PAGE EXTRACT –
□ □ □ □ □ □ □

Think only in the long term
All our decisions that have been based on short term thinking have failed or have haunted us. Somehow this very ephemeral world of software requires a very non-ephemeral structure to stand on. So we learnt that buying this server “just” for this six month project doesn't mean we can compromise on the quality. We learnt that bending the rules “just” this once to meet this deadline backfires pretty soon. There is nothing short term in software business – it’s hard to believe that this is true given how software projects work.
If you are not hiring a great C++ guy now since you don’t have any projects right now, it’s probably a big mistake. If you are saving a few dollars on a server you’ll probably regret it next month. The list is really long and scary – but if you do want to be successful you just have to believe that you will be around for a very long time.
Only thing that works is an environment of trust
Software is so inherently a collaborative effort that only if people feel safe in trusting others that the whole thing works. Otherwise you spend all your energy trying to force external systems and rules to make that collaboration happen – and it keeps failing. Only an environment of trust can achieve software products that are on time, relatively bug free and usable.

□ □ □ □ □ □ □

TASKS TO CARRY OUT –
A: Rewrite the paragraph of the extract on software business that begins "All our decisions that have been based on short term thinking" as a short bulleted list, keeping its main facts.
B: Write the next part of the extract on software business, picking up after its final sentence.
The listing is not needed for this work.

DATA SHOWN –
□ □ □ □ □ □ □

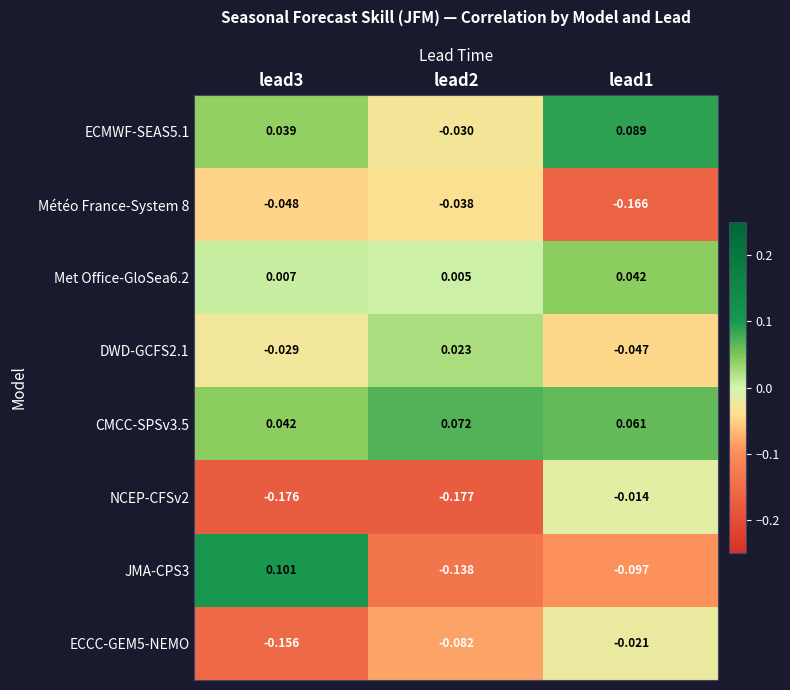

Rank the series at lead1 from lowest to highest value.

Météo France-System 8, JMA-CPS3, DWD-GCFS2.1, ECCC-GEM5-NEMO, NCEP-CFSv2, Met Office-GloSea6.2, CMCC-SPSv3.5, ECMWF-SEAS5.1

□ □ □ □ □ □ □

OUTPUTS BY TASK –
A:
- Every decision based on short-term thinking has failed or caused lasting trouble.
- Short-lived software work still needs a lasting structure underneath it.
- A server bought for a six-month project still has to be of good quality.
- Bending the rules once to meet a deadline soon backfires.
- Nothing in the software business is truly short term, even though projects make it look that way.

B:
An environment of trust builds up primarily from the actions and policies of the company. It builds up from the actions that people in positions of power take and how those actions are perceived. Any system or rule that you bring that has an impact on that perception has to be considered carefully before it is put in place. So if you thought that nifty time tracking tool you just bought will turn the company around, think again, it might be the first nail in the coffin.
Never, ever be “set in stone”
Software is always a moving thing. And no wonder that a software company should also be like that. What works today, what worked so well last time, has every chance of failing to tomorrow. You will always have to adapt your rules, policies and business practices. If you are doing great as a business now, beware tomorrow the technology might change or the customer’s need for a certain feature might evaporate. That’s how it is in this game. And the only way is to be able to adapt.